▸ Challenges:
- 1) Translate this sentence from the proofs of theorems 1 and 2 into French: "Without loss of generality we may assume the leading coefficient of $b(x)$ is 1."
- 2) Carry the proofs of theorems 1 and 2 further, starting right after their last sentence.

▸ Given passage:
= = = = =

Proof. [Proof of theorem 1] Let $a,b$ be integers, $b \ne 0$ Set $$q=\begin{cases} \left\lfloor \frac{a}{b}\right\rfloor &\text{if $b>0$} \\ -\left\lfloor \frac{a}{\lvert b\rvert}\right\rfloor &\text{otherwise}, \end{cases} $$ and $r=a-q\cdot b$ Since $0\le x -\lfloor x\rfloor < 1$ for any real $x$ we get for positive $b$ $$0\le \frac{a}{b} -q =\frac{r}{b} < 1$$ , and for $b<0$ $$0 \le \frac{a}{\lvert b \rvert} -\left\lfloor\frac{a}{\lvert b\rvert}\right\rfloor =\frac{a}{\lvert b\rvert} +q=\frac{r}{\lvert b\rvert} <1,$$ and the statement follows immediately.

Proof. [Proof of theorem 2] Let $R$ be a commutative ring with 1, and take $b(x)$ from $R[x]$ where the leading coefficient of $b(x)$ is a unit in $R$ Without loss of generality we may assume the leading coefficient of $b(x)$ is 1.

= = = = =

▸ Data block:

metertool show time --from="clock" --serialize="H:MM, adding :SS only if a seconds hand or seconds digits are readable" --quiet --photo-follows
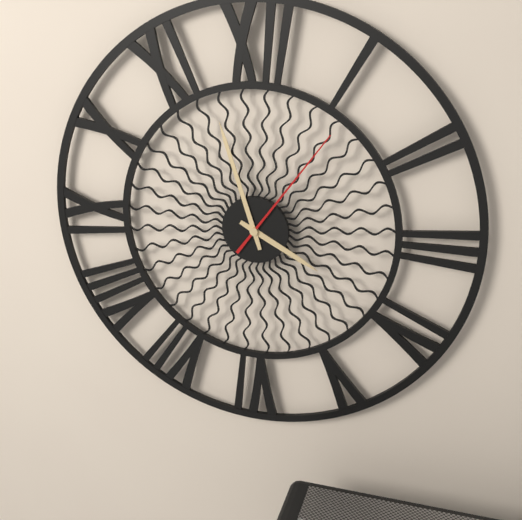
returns 3:57:06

= = = = =

▸ Answers to the exercise:
- 1) Sans perte de généralité, on peut supposer que le coefficient dominant de $b(x)$ est 1.

- 2)
If $n$ is the degree of $b(x)$ then set $$q(x)= \begin{cases} 0&\text{if $\deg(a(x)) <n$}\\ a_n&\text{if $\deg(a(x))=n$}, \end{cases}$$ where $a_n$ is the leading coefficient of $a(x)$ Then $r(x)=a(x) -q(x)\cdot b(x)$ is either 0 or $\deg(r(x))<\deg(b(x))$ as desired.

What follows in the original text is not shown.